_REQUIRED WORK_. Starting at the line containing "right wrist: (894, 306, 34)" and ending at the line containing "left ankle: (460, 503, 4)", print every line of the material below exactly, both ends included, and stop there.

== MATERIAL SUPPLIED

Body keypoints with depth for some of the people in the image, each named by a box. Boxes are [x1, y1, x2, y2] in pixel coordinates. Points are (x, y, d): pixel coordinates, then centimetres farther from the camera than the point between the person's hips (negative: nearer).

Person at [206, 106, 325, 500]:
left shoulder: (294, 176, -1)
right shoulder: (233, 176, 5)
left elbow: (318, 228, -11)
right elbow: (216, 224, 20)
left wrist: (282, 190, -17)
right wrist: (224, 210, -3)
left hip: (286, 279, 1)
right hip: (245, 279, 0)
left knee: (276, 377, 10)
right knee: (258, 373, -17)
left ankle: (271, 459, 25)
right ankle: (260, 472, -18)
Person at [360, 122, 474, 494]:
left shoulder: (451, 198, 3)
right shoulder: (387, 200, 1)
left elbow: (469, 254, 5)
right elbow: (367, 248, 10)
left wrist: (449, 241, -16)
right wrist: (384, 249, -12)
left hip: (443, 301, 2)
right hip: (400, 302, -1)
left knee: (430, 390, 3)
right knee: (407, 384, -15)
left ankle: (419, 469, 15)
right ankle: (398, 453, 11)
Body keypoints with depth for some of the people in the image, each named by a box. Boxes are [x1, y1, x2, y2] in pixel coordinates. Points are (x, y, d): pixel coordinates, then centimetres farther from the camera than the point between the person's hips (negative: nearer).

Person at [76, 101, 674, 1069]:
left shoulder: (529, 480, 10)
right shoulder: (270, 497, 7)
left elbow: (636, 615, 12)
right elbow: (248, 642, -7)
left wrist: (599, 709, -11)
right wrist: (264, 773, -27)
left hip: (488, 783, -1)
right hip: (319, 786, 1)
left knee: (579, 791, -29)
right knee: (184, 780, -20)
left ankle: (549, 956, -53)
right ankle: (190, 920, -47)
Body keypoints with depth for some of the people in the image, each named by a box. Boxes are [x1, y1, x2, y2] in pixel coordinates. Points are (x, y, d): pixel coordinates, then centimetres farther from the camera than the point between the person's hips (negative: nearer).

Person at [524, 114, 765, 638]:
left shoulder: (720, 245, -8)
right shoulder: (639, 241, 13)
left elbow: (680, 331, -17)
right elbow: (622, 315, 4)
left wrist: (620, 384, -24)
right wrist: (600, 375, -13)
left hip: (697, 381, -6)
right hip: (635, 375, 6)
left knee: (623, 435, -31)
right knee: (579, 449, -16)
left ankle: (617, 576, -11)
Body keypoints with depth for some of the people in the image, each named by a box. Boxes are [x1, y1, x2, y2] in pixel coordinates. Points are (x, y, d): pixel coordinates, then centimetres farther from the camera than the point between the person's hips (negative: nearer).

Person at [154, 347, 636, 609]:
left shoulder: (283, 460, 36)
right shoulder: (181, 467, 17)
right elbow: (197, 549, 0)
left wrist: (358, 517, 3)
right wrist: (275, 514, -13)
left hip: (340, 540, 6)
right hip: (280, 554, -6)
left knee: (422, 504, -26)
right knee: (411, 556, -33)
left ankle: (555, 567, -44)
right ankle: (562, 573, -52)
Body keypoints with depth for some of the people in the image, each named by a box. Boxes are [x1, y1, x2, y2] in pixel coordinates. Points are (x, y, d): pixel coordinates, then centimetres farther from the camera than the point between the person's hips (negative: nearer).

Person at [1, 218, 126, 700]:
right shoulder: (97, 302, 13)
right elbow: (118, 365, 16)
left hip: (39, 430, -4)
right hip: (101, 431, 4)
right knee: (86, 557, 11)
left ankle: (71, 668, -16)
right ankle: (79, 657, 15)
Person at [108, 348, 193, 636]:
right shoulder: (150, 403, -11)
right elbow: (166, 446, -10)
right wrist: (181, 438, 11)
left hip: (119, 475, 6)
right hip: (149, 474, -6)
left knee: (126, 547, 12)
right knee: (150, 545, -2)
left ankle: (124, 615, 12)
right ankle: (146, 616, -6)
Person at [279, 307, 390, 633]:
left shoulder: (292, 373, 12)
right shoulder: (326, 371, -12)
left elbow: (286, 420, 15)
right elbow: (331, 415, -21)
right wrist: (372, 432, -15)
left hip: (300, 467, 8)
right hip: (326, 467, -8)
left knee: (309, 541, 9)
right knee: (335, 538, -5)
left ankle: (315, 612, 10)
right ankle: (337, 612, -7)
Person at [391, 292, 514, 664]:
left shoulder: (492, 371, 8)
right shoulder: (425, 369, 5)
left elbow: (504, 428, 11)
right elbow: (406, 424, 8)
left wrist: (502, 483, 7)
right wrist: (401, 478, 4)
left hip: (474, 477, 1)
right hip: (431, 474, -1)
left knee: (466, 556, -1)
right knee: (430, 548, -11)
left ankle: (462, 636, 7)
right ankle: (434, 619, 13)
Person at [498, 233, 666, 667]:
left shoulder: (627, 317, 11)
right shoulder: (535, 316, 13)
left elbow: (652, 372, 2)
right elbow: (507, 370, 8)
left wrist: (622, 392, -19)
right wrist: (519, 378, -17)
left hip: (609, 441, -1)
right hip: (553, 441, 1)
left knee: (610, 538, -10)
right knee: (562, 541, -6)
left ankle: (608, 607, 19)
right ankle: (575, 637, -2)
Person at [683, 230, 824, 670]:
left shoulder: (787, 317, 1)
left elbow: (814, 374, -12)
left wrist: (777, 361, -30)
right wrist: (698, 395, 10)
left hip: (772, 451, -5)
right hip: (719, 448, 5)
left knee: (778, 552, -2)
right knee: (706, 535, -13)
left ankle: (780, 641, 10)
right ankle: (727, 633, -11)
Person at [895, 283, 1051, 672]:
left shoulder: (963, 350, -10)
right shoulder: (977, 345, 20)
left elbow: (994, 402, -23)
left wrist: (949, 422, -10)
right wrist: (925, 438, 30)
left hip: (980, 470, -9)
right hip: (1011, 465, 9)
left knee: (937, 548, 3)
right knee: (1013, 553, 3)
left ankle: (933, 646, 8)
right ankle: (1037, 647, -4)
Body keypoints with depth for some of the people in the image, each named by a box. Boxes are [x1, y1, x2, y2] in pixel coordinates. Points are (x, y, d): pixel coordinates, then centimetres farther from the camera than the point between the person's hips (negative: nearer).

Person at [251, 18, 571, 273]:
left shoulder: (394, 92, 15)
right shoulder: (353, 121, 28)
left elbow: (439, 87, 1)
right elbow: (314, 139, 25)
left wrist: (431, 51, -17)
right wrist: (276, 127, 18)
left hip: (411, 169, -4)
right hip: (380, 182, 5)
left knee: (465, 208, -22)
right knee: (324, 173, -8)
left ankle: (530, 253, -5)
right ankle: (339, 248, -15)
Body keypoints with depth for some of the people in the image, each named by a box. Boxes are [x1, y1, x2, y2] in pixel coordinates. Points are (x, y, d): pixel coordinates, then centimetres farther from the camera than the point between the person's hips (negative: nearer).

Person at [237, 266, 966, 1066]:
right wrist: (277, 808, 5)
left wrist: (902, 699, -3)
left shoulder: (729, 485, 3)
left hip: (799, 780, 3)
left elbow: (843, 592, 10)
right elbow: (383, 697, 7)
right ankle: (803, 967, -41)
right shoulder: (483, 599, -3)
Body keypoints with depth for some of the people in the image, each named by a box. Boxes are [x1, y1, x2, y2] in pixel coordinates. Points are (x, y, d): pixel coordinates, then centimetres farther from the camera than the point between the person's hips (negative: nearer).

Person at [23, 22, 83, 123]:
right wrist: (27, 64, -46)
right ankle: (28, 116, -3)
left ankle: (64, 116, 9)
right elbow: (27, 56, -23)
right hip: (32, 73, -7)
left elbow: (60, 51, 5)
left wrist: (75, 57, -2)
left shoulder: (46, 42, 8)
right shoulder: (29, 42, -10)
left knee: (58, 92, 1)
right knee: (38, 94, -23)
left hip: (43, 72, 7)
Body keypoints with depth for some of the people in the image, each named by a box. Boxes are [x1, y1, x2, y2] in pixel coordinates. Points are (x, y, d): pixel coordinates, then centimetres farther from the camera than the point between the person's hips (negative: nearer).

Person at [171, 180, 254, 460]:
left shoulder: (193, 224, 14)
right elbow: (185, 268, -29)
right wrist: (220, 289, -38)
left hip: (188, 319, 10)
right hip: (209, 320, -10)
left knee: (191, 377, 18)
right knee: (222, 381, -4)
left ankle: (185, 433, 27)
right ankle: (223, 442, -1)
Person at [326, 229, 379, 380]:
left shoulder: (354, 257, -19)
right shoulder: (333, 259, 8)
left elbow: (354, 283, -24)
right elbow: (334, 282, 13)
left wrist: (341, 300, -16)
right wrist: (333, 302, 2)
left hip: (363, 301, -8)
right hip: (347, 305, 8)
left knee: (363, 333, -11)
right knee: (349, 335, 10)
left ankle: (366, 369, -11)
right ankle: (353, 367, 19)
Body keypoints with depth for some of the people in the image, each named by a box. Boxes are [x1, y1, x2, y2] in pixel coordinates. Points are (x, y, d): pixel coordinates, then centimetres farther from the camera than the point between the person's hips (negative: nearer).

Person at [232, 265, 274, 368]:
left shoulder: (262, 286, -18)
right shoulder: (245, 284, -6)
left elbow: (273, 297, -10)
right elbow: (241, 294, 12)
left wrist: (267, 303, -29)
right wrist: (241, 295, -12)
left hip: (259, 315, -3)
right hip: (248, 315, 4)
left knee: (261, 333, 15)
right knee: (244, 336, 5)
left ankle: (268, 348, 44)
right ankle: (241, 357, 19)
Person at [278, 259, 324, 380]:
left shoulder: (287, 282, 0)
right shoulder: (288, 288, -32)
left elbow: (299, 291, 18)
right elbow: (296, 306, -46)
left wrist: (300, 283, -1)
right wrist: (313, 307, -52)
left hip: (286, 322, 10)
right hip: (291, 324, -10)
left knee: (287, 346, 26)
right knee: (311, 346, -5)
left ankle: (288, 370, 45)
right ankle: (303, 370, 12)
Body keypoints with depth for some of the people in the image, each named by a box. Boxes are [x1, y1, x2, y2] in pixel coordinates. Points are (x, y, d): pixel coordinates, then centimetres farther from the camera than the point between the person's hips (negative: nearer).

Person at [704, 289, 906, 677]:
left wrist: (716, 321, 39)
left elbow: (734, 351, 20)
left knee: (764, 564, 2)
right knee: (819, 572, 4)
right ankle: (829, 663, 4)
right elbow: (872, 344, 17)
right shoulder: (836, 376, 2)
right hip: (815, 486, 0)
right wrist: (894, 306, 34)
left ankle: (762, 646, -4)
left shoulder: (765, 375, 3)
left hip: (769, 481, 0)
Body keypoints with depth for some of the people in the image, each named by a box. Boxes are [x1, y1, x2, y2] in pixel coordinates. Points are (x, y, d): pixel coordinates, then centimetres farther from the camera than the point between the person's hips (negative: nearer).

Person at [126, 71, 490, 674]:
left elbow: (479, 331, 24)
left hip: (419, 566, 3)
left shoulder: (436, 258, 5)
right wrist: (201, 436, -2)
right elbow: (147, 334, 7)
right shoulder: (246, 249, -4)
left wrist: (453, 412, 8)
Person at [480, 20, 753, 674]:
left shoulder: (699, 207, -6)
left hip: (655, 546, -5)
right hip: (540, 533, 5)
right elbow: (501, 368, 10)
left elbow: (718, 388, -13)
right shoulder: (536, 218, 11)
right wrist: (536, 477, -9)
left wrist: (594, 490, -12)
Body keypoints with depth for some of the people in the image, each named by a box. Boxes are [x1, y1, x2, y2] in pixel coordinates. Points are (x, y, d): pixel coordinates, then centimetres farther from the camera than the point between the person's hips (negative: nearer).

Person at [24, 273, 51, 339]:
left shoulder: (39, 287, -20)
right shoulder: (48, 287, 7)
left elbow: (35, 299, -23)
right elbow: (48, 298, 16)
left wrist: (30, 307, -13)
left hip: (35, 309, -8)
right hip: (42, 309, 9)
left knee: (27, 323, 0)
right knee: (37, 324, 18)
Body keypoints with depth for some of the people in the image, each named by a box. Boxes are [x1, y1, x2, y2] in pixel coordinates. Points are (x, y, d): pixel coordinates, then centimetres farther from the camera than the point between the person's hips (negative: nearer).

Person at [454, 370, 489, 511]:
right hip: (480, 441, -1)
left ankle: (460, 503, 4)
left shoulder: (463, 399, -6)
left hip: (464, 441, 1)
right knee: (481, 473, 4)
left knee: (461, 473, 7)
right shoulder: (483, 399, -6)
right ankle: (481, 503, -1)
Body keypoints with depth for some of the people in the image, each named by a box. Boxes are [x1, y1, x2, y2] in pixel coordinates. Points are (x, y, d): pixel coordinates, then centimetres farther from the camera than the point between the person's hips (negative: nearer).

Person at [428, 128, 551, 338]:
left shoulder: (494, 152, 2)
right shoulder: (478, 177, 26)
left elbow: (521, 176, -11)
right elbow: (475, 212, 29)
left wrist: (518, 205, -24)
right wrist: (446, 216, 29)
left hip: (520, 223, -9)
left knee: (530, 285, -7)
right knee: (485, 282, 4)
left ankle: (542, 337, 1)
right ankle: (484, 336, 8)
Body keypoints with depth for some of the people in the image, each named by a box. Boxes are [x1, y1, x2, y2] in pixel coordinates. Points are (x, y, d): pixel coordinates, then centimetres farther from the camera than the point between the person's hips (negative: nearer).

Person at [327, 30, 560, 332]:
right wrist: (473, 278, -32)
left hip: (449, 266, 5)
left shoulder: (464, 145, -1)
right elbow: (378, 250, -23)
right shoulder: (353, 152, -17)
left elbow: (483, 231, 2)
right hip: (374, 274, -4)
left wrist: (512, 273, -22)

====

_RESPONSE AREA_.
right wrist: (894, 306, 34)
left ankle: (762, 646, -4)
left shoulder: (765, 375, 3)
left hip: (769, 481, 0)
Body keypoints with depth for some of the people in the image, each named by a box. Boxes are [x1, y1, x2, y2] in pixel coordinates. Points are (x, y, d): pixel coordinates, then centimetres farther from the camera than the point between the person's hips (negative: nearer).

Person at [126, 71, 490, 674]:
left elbow: (479, 331, 24)
left hip: (419, 566, 3)
left shoulder: (436, 258, 5)
right wrist: (201, 436, -2)
right elbow: (147, 334, 7)
right shoulder: (246, 249, -4)
left wrist: (453, 412, 8)
Person at [480, 20, 753, 674]:
left shoulder: (699, 207, -6)
left hip: (655, 546, -5)
right hip: (540, 533, 5)
right elbow: (501, 368, 10)
left elbow: (718, 388, -13)
right shoulder: (536, 218, 11)
right wrist: (536, 477, -9)
left wrist: (594, 490, -12)
Body keypoints with depth for some of the people in the image, each named by a box. Boxes are [x1, y1, x2, y2] in pixel coordinates. Points are (x, y, d): pixel coordinates, then centimetres farther from the camera than the point between the person's hips (negative: nearer).

Person at [24, 273, 51, 339]:
left shoulder: (39, 287, -20)
right shoulder: (48, 287, 7)
left elbow: (35, 299, -23)
right elbow: (48, 298, 16)
left wrist: (30, 307, -13)
left hip: (35, 309, -8)
right hip: (42, 309, 9)
left knee: (27, 323, 0)
right knee: (37, 324, 18)
Body keypoints with depth for some of the people in the image, each named by a box. Boxes are [x1, y1, x2, y2] in pixel coordinates. Points are (x, y, d): pixel coordinates, then centimetres farther from the camera than the point between the person's hips (negative: nearer).

Person at [454, 370, 489, 511]:
right hip: (480, 441, -1)
left ankle: (460, 503, 4)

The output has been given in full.